I_
have prayed at her knee. Once, in my fits of passion and rage, she told
me of a king who like me had an evil spirit--Saul, yes, it must have
been Saul--and she prayed God that one of His angels might be sent to me
to drive it out. Two angels have come at last--_you_ and your
sister--and I shall never forget you. Kiss me on the forehead before
you go--a seal of forgiveness, of pardon.'
Bryda rose and did as he asked her, and then without another word left
the room.
* * * * *
Mr Barrett dropped her at the farm, where Betty received her, and,
flinging her arms round this gentle sister, she said,--
'Oh, Betty! dear Bet! take me upstairs. I can bear no more.'
No, she could bear no more--overwrought, and ill in mind and body, Bryda
lay down in her tent-bed in the upper chamber of Bishop's Farm; and Mrs
Lambert, to her intense surprise and vexation, was obliged to look for
someone else to supply Bryda's place, mend and clear starch her lace,
and prepare dainty dishes for Mr Lambert's friends, attend her to the
cathedral, and indulge all her whims.
It is never too late to mend, though, of all ugly weeds which grow
unchecked in the human heart, selfishness is the hardest to pluck up,
especially if for seventy years it has flourished unchecked.
* * * * *
Bryda lay in a state of feverish exhaustion on her bed for many weeks,
tended with loving care by Betty, who did her best to divert her mind
from sad thoughts.
Betty said very little about the time when the Squire lay in the parlour
below, and Bryda was too languid to ask many questions.

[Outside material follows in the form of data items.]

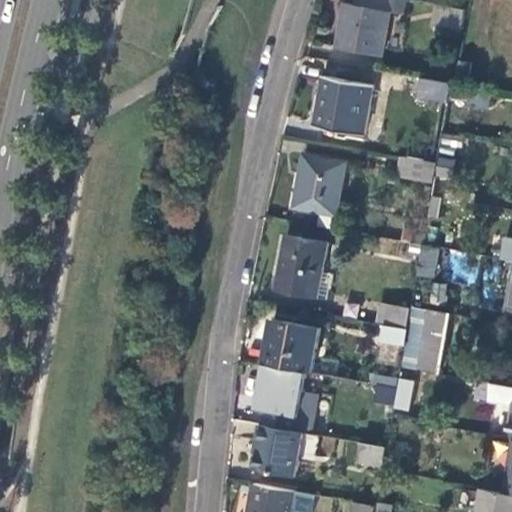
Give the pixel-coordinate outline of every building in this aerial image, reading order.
[(358,0),(358,5),(392,11),(406,13),(408,0),(358,0)] [(339,45),(385,54),(392,11),(358,5),(347,3),(339,45)] [(434,23),(464,28),(468,8),(438,3),(434,23)] [(462,61),(457,83),(468,86),(470,78),(472,63),(466,62),(462,61)] [(317,125),(366,134),(376,84),(327,75),(317,125)] [(450,102),(454,83),(425,78),(421,97),(450,102)] [(297,205),(337,213),(346,164),(307,156),(297,205)] [(435,183),(439,162),(410,157),(407,177),(435,183)] [(278,288),(318,295),(328,242),(288,235),(278,288)] [(380,238),(378,254),(407,257),(409,241),(380,238)] [(422,254),(424,244),(414,242),(412,252),(422,254)] [(432,283),(431,303),(445,303),(446,284),(432,283)] [(409,327),(413,306),(383,301),(379,321),(409,327)] [(451,314),(415,307),(404,369),(440,375),(451,314)] [(275,319),(267,363),(269,363),(309,371),(322,373),(324,359),(316,357),(321,327),(275,319)] [(383,340),(406,344),(408,328),(386,324),(383,340)] [(309,371),(269,363),(266,381),(264,392),(261,407),(267,408),(264,422),(312,432),(315,415),(301,413),(305,390),(309,371)] [(409,409),(413,381),(376,375),(372,403),(409,409)] [(256,391),(264,392),(266,381),(257,380),(256,391)] [(511,387),(492,384),(489,403),(511,407),(506,437),(511,438),(511,387)] [(318,392),(305,390),(301,413),(315,415),(318,392)] [(298,475),(307,431),(264,422),(260,440),(264,441),(259,467),(298,475)] [(384,462),(387,445),(362,440),(358,457),(384,462)] [(292,511),(297,489),(256,482),(249,511),(292,511)] [(511,511),(511,493),(507,492),(484,488),(479,511),(511,511)] [(375,511),(377,504),(355,500),(353,511),(375,511)] [(377,511),(395,511),(397,505),(380,501),(377,511)]
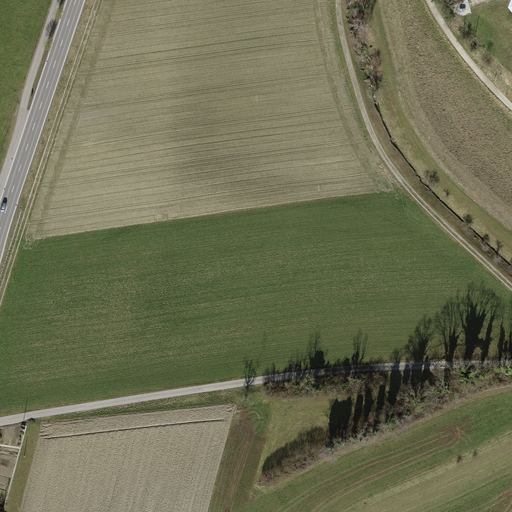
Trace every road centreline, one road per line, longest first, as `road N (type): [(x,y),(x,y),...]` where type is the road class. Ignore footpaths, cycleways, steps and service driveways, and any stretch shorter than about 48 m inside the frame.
road 1 (residential): [(0,418),(326,371),(511,364)]
road 2 (track): [(511,286),(424,203),(368,125),(339,0)]
road 3 (track): [(97,0),(0,300)]
road 4 (primary): [(0,234),(76,0)]
road 5 (track): [(511,101),(476,67),(432,0)]
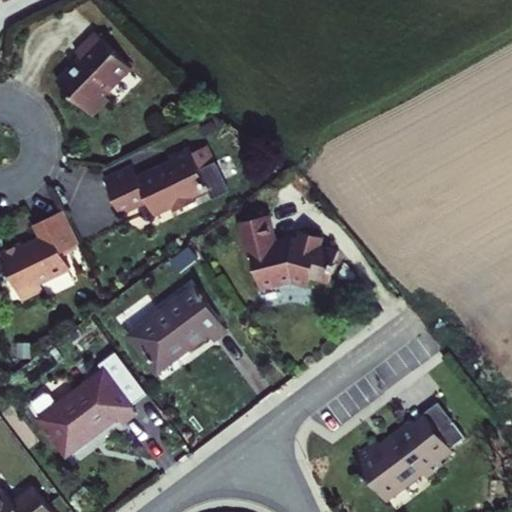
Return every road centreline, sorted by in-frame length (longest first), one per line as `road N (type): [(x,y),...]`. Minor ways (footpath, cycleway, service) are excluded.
road 1 (residential): [(266,428),(403,325)]
road 2 (residential): [(266,428),(155,511)]
road 3 (residential): [(0,187),(27,175),(41,151),(33,112),(10,97)]
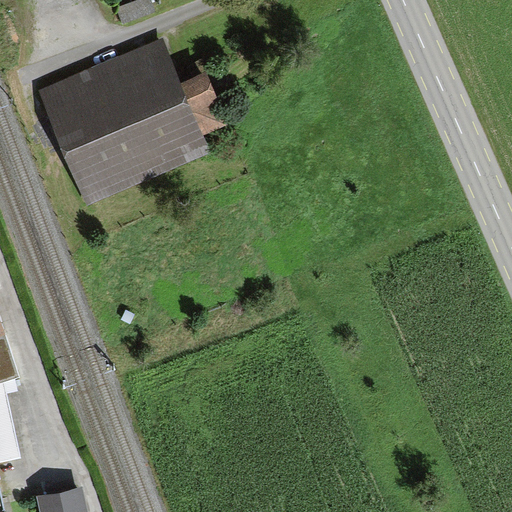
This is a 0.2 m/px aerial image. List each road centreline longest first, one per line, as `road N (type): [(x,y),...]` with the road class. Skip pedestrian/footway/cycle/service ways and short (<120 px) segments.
road 1 (unclassified): [(0,263),(98,511)]
road 2 (primary): [(405,0),(511,243)]
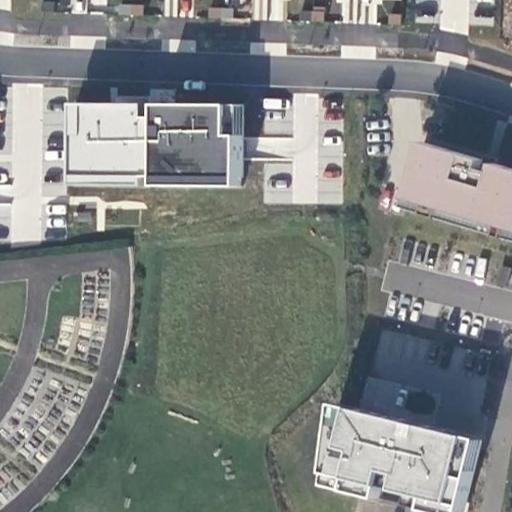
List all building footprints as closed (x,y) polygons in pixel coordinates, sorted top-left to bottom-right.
[(283,0),(252,0),(252,19),(283,20),(283,0)] [(341,0),(341,22),(399,25),(400,0),(383,0),(384,1),(369,0),(368,17),(354,17),(355,0),(341,0)] [(231,19),(231,8),(208,7),(207,18),(231,19)] [(234,107),(72,105),(72,189),(244,191),(244,138),(234,137),(234,107)] [(511,169),(425,143),(405,209),(499,237),(502,227),(511,230),(511,169)] [(465,511),(482,438),(338,403),(325,486),(438,511),(465,511)]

In the farm things seemed to have taken a turn for the better. Peter
Palmer, having been assured that he was delivered from debt, seemed to
take a new lease of life. The wheat harvest promised to be plentiful,
the berry crop had been good, and old Silas reported well of the sheep,
the last flock driven to Bristol market having fetched a fair price from
the dealers; and as to the poultry, Dorothy Burrow declared that, now
Goody Renton was dead, the later broods were all healthy, and that it
was her evil eye which had done to death so many in previous summers.
Mr Barrett was still in occasional attendance on the Squire, and never
failed to stop at Bishop's Farm when he passed, either going or coming.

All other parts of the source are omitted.